To learn more about using the Mockito framework, see the Mockito API reference and the SharedPreferencesHelperTest class in the sample code. Also try the Android Testing Codelab.

Error: "Method ... not mocked"

If you run a test that calls an API from the Android SDK that you do not mock, you'll receive an error that says this method is not mocked. That's because the android.jar file used to run unit tests does not contain any actual code (those APIs are provided only by the Android system image on a device).

Instead, all methods throw exceptions by default. This is to make sure your unit tests only test your code and don't depend on any particular behavior of the Android platform (that you have not explicitly mocked, such as with Mockito).

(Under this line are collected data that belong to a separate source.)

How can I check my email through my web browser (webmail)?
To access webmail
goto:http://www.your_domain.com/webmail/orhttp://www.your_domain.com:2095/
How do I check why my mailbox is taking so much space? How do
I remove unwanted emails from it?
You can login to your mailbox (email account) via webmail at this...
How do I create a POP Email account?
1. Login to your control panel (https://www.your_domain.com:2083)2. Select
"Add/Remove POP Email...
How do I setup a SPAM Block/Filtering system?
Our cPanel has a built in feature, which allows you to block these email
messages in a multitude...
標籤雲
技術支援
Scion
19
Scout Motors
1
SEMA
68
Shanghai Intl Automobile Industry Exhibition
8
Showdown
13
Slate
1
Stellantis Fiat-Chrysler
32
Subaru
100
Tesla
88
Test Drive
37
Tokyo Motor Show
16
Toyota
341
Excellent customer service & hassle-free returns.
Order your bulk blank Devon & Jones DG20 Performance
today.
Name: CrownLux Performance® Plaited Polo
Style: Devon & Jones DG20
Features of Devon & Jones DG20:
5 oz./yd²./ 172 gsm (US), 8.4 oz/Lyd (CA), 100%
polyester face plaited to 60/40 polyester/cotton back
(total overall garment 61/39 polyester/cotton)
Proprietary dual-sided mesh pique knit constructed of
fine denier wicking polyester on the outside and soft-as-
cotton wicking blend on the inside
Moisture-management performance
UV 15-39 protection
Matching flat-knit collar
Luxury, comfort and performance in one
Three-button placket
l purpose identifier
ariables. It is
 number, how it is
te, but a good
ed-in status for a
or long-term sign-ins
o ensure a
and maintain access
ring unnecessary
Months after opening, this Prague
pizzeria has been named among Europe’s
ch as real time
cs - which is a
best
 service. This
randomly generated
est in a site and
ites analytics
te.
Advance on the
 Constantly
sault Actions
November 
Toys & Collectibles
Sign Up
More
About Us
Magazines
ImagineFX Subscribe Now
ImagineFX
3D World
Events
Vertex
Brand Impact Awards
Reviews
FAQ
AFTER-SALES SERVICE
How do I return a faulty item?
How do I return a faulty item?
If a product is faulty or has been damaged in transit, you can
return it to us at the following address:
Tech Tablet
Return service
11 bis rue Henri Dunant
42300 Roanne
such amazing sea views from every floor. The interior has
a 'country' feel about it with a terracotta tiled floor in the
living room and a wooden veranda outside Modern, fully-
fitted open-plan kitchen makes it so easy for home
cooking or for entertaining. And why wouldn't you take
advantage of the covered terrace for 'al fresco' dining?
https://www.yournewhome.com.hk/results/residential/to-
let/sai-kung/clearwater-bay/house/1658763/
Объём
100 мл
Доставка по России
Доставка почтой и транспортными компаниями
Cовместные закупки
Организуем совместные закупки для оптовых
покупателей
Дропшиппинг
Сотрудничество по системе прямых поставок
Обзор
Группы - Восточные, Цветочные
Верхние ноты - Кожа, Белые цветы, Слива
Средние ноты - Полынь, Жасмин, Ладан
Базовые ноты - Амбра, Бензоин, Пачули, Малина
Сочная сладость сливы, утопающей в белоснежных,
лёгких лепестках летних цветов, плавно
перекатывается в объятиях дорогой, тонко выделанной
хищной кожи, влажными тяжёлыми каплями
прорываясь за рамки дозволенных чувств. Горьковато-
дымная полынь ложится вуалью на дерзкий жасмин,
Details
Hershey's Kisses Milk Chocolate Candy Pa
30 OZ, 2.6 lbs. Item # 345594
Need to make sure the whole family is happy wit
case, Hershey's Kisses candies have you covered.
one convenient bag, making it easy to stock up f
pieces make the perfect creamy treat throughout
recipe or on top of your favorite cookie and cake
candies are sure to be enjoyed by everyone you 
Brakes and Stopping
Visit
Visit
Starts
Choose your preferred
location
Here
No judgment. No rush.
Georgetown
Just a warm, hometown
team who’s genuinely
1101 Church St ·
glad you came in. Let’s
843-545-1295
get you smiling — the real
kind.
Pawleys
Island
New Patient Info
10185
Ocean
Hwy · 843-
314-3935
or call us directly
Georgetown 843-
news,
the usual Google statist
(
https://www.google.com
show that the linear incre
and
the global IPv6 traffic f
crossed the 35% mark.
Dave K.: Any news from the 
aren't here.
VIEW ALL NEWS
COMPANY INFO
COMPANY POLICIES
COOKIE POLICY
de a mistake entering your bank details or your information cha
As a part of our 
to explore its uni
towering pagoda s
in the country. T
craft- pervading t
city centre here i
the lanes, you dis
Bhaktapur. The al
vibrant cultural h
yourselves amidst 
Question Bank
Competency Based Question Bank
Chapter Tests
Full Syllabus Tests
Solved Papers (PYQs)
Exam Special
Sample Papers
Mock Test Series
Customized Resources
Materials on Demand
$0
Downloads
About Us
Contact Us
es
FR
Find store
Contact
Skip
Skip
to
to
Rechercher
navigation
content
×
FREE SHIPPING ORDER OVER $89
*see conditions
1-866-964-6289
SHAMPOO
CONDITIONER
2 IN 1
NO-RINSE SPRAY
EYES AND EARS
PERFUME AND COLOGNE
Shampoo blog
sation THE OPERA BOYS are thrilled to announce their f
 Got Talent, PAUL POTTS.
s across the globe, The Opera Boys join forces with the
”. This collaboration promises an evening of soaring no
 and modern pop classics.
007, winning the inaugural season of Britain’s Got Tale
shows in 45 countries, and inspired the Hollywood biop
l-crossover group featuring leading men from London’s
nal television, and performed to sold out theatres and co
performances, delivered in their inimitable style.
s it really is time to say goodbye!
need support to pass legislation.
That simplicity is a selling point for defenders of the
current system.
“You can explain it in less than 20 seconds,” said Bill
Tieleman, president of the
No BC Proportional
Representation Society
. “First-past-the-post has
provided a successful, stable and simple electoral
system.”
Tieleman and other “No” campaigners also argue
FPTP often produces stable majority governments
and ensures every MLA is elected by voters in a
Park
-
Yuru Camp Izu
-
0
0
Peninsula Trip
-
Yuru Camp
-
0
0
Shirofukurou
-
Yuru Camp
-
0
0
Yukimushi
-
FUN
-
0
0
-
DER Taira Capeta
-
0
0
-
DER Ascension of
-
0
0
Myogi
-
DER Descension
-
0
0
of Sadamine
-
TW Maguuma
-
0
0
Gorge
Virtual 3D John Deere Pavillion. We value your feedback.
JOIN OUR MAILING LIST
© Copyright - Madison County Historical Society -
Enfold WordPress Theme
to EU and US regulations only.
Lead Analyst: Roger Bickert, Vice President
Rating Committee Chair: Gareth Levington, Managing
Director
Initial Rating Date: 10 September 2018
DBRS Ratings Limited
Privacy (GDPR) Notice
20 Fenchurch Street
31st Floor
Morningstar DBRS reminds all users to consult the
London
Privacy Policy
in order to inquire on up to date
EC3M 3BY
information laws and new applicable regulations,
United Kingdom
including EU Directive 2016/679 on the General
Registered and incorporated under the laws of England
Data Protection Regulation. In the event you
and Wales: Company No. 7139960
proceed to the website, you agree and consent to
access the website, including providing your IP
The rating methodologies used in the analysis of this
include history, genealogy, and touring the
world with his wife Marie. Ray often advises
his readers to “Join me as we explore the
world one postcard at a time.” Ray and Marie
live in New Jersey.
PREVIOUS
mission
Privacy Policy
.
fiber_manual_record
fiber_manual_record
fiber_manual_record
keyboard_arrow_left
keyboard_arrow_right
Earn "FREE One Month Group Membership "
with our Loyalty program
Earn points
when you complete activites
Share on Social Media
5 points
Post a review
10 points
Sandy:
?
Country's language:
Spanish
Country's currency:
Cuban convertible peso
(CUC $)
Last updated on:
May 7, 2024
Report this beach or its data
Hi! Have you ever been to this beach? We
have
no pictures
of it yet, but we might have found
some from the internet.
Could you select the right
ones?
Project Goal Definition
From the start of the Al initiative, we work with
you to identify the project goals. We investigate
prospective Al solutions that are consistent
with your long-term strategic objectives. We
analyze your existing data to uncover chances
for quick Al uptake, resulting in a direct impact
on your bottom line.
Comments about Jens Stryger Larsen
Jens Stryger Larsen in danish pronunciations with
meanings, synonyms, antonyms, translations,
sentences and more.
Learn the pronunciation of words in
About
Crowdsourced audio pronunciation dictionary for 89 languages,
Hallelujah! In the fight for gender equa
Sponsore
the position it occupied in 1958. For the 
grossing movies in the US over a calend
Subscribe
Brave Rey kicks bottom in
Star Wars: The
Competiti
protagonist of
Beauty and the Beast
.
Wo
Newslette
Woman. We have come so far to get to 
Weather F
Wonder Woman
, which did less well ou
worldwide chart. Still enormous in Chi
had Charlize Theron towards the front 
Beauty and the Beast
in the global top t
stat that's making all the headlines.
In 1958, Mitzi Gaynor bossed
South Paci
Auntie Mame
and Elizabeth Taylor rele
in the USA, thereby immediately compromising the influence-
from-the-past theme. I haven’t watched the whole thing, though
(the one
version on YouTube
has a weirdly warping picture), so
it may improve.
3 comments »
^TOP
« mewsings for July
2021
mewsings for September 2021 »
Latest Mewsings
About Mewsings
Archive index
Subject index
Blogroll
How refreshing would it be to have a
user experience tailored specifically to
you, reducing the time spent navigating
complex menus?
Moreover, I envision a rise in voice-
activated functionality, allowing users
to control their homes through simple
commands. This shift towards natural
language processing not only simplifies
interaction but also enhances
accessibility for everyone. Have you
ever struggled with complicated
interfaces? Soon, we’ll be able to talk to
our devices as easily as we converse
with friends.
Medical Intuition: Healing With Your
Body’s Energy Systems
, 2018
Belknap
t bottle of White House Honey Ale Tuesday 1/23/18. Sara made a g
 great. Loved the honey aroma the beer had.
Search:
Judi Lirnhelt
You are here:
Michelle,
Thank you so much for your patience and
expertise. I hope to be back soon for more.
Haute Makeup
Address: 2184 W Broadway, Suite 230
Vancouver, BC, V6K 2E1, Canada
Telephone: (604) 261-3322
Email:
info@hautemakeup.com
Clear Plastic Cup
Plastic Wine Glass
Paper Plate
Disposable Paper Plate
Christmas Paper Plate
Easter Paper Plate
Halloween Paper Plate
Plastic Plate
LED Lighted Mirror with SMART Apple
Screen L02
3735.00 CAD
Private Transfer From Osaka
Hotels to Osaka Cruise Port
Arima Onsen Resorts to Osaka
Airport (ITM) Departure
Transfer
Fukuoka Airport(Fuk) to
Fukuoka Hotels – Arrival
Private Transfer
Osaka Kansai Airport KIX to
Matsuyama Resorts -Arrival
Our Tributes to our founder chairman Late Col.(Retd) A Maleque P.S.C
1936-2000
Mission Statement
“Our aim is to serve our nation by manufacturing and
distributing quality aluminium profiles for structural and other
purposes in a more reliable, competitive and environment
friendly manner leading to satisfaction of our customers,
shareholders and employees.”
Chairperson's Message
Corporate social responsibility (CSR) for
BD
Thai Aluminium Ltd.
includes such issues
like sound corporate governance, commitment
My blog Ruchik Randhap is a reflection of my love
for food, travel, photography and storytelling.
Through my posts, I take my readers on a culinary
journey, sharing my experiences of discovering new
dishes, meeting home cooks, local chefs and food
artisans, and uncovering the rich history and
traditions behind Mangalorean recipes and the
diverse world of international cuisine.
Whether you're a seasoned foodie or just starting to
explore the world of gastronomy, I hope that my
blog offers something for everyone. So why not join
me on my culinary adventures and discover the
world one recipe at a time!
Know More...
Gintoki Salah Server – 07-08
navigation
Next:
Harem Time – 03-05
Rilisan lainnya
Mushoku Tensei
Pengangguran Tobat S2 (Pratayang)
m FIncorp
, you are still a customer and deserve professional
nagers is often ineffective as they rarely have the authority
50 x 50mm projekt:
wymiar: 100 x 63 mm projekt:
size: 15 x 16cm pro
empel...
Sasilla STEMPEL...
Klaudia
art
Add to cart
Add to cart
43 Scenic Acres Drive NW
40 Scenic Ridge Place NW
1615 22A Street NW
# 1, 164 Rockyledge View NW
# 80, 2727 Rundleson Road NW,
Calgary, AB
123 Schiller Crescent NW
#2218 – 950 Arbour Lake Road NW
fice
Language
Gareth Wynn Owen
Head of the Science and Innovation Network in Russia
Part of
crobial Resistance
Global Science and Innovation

If the exceptions thrown are problematic for your tests, you can change the behavior so that methods instead return either null or zero by adding the following configuration in your project's top-level build.gradle file:

android {
  ...
  testOptions {
    unitTests.returnDefaultValues = true
  }
}

Caution: Setting the returnDefaultValues property to true should be done with care. The null/zero return values can introduce regressions in your tests, which are hard to debug and might allow failing tests to pass. Only use it as a last resort.

Run local unit tests

To run your local unit tests, follow these steps:

  1. Be sure your project is synchronized with Gradle by clicking Sync Project in the toolbar.
  2. Run your test in one of the following ways:
    • To run a single test, open the Project window, and then right-click a test and click Run .
    • To test all methods in a class, right-click a class or method in the test file and click Run .
    • To run all tests in a directory, right-click on the directory and select Run tests .

The Android Plugin for Gradle compiles the local unit test code located in the default directory (src/test/java/), builds a test app, and executes it locally using the default test runner class. Android Studio then displays the results in the Run window.